There has been a lot of talk about whether the new ballparks in New York are too expensive and too elitist for their own good. Maybe they are, but as the actual-baseball-to-architecture-review ratio grows larger and larger, that meme is going to start to fade and we'll begin to talk about other, more important things like whose fault it is that the Yankees finished third again and how Johan Santana managed to get 23 no-decisions with a 1.11 ERA.

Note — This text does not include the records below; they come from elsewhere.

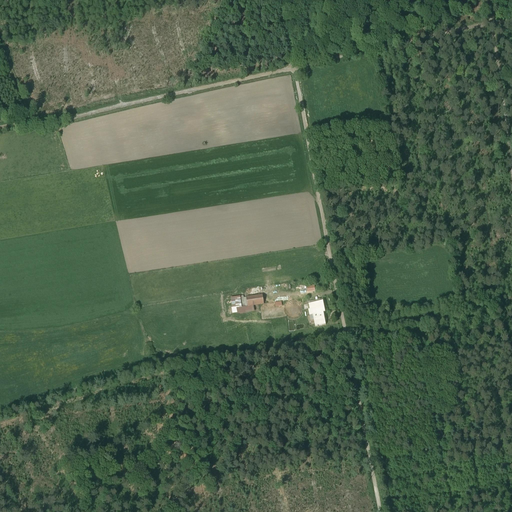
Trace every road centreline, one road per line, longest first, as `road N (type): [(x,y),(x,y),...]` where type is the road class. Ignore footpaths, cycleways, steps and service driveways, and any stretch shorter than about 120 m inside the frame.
road 1 (track): [(293,67),(380,511)]
road 2 (track): [(293,67),(0,127)]
road 3 (track): [(511,21),(293,67)]
road 4 (track): [(491,0),(511,165)]
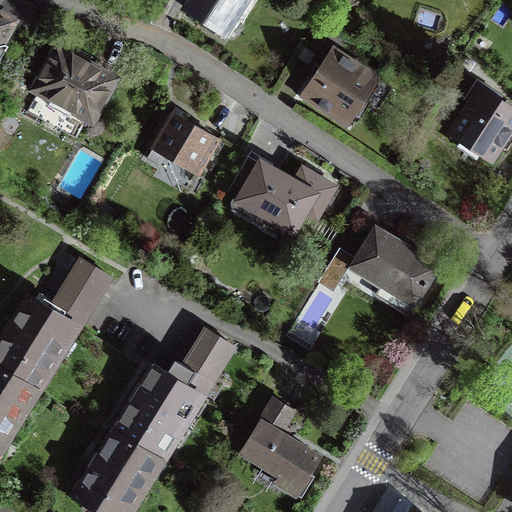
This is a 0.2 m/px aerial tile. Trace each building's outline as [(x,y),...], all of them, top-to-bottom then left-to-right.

But let's just have one more fluff piece, shall we? This one a restaurant review of sorts by the Wall Street Journal's Eating Out folks. The bulk of the review is spent assessing the stuff that is right and proper ballpark fare. For the most part anyway. This passage about the food that wasn't reviewed, however, is pretty darn telling:
For this battle of the food halls, I am deliberately excluding elite restaurants and facilities open only to VIP ticketholders, although it should be said that the dramatically glassed-in Acela Club in left field at Citi, overseen by local restaurant genius Drew Nieporent, raises the bar for all sports-arena food anywhere. Its $48 prix fixe, featuring hors d'oeuvres and selections such as heritage pork with world-class sauerkraut (a top-drawer take on the New York hot dog) or lavishly crab-filled crab cakes with cauliflower-tomato chutney, is top value.
I've had the good fortune of sitting in high dollar seats and luxury boxes in a handful of parks, but I have to say, that may be the first time I've seen the word "chutney" used in connection with a ballpark, and I'm not quite sure how to feel about it.